## Exercise requirements
Please set down, exactly, the line with "hfov_deg: 67.3" and all lines that follow it through the end of the records below.

## Task inputs
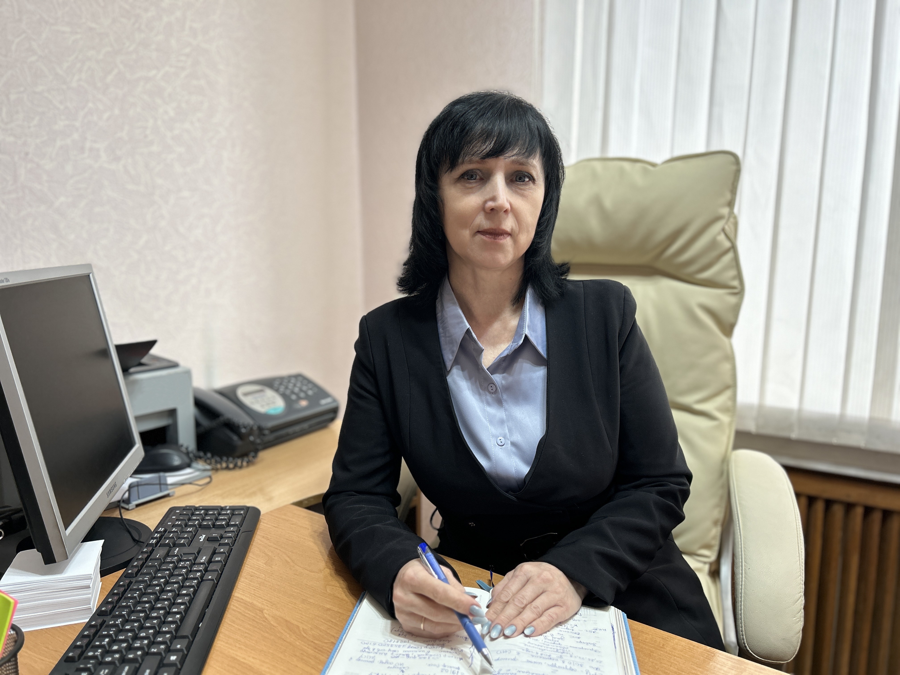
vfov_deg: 53.1
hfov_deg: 67.3
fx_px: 676
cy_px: 338
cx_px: 450
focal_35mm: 26
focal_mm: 5.7
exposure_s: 1/100
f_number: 1.5
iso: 80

## Response to the task
hfov_deg: 67.3
fx_px: 676
cy_px: 338
cx_px: 450
focal_35mm: 26
focal_mm: 5.7
exposure_s: 1/100
f_number: 1.5
iso: 80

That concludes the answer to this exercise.